Many of the sun-like star systems in the study don't currently contain enough gas to send developing rocky planets into circular orbit, Pascucci said. One possibility is that terrestrial planets around these stars have highly elliptical orbits that hinder the development of complex life. Another possibility is that some mechanism other than gas moves the terrestrial planets into circular orbits once they are fully formed. "Our observations tested only the effect of gas," Pascucci said.

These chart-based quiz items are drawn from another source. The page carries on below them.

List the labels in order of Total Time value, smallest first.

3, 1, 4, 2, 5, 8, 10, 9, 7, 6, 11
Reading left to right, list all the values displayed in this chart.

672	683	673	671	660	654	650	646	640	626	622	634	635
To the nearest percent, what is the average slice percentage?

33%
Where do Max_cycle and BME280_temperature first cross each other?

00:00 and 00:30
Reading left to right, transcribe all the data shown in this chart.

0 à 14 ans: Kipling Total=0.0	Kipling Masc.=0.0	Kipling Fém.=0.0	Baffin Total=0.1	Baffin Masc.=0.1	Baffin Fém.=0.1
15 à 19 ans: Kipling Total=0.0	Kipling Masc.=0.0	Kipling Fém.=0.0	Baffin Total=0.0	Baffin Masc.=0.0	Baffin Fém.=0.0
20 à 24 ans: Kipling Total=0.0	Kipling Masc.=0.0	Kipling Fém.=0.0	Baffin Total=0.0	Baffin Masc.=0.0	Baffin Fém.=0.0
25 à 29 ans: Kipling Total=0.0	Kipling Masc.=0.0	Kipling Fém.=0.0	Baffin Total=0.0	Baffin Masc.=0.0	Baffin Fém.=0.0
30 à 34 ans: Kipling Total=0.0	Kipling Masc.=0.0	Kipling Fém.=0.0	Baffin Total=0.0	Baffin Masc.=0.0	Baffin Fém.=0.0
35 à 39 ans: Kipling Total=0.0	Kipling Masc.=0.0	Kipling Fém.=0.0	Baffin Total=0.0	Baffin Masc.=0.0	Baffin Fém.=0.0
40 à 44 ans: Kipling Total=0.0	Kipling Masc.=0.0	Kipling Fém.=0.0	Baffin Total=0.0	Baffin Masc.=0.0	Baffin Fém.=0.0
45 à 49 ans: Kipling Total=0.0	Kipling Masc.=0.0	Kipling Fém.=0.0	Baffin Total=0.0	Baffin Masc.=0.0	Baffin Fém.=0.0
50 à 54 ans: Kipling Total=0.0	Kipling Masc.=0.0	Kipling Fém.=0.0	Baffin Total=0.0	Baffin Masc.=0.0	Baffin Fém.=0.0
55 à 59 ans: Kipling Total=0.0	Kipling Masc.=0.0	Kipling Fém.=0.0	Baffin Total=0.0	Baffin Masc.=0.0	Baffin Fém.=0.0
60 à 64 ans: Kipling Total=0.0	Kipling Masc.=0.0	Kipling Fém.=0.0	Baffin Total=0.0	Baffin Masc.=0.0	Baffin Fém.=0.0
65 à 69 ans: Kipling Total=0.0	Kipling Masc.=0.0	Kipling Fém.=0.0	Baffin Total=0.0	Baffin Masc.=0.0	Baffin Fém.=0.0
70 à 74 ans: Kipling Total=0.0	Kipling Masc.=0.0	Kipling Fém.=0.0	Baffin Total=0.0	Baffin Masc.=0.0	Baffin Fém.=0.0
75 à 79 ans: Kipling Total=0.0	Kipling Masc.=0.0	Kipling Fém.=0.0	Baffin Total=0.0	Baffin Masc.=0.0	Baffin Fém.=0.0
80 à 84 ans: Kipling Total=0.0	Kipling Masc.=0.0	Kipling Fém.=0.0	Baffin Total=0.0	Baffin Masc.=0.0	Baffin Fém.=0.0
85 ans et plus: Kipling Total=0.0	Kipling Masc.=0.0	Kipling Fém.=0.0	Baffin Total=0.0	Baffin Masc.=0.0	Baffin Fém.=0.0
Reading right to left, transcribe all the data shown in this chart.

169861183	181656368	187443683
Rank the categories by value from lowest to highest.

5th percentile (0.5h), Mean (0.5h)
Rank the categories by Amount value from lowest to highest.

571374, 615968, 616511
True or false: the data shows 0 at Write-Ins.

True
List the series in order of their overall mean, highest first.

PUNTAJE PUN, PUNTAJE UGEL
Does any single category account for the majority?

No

Pascucci's paper was published in the Astrophysical Journal in November 2006. The astronomers are presenting a poster of their findings today (Jan. 7, 2007) at the 209th meeting of the American Astronomical Society in Seattle, Wash. The observations were part of the Spitzer Legacy Science Program "Formation and Evolution of Planetary Systems" (FEPS). Meyer, a co-author of the paper, is the principal investigator of the FEPS program.
The Jet Propulsion Laboratory manages the Spitzer Space Telescope mission for NASA's Science Mission Directorate, Washington. Science operations are conducted at the Spitzer Science Center at Caltech. JPL is a division of Caltech. Spitzer's infrared spectrograph was built by Cornell University, Ithaca, N.Y., its development was led by Jim Houck.
The Arizona Radio Observatory offices are centrally located in the Steward Observatory building on The University of Arizona campus in Tucson.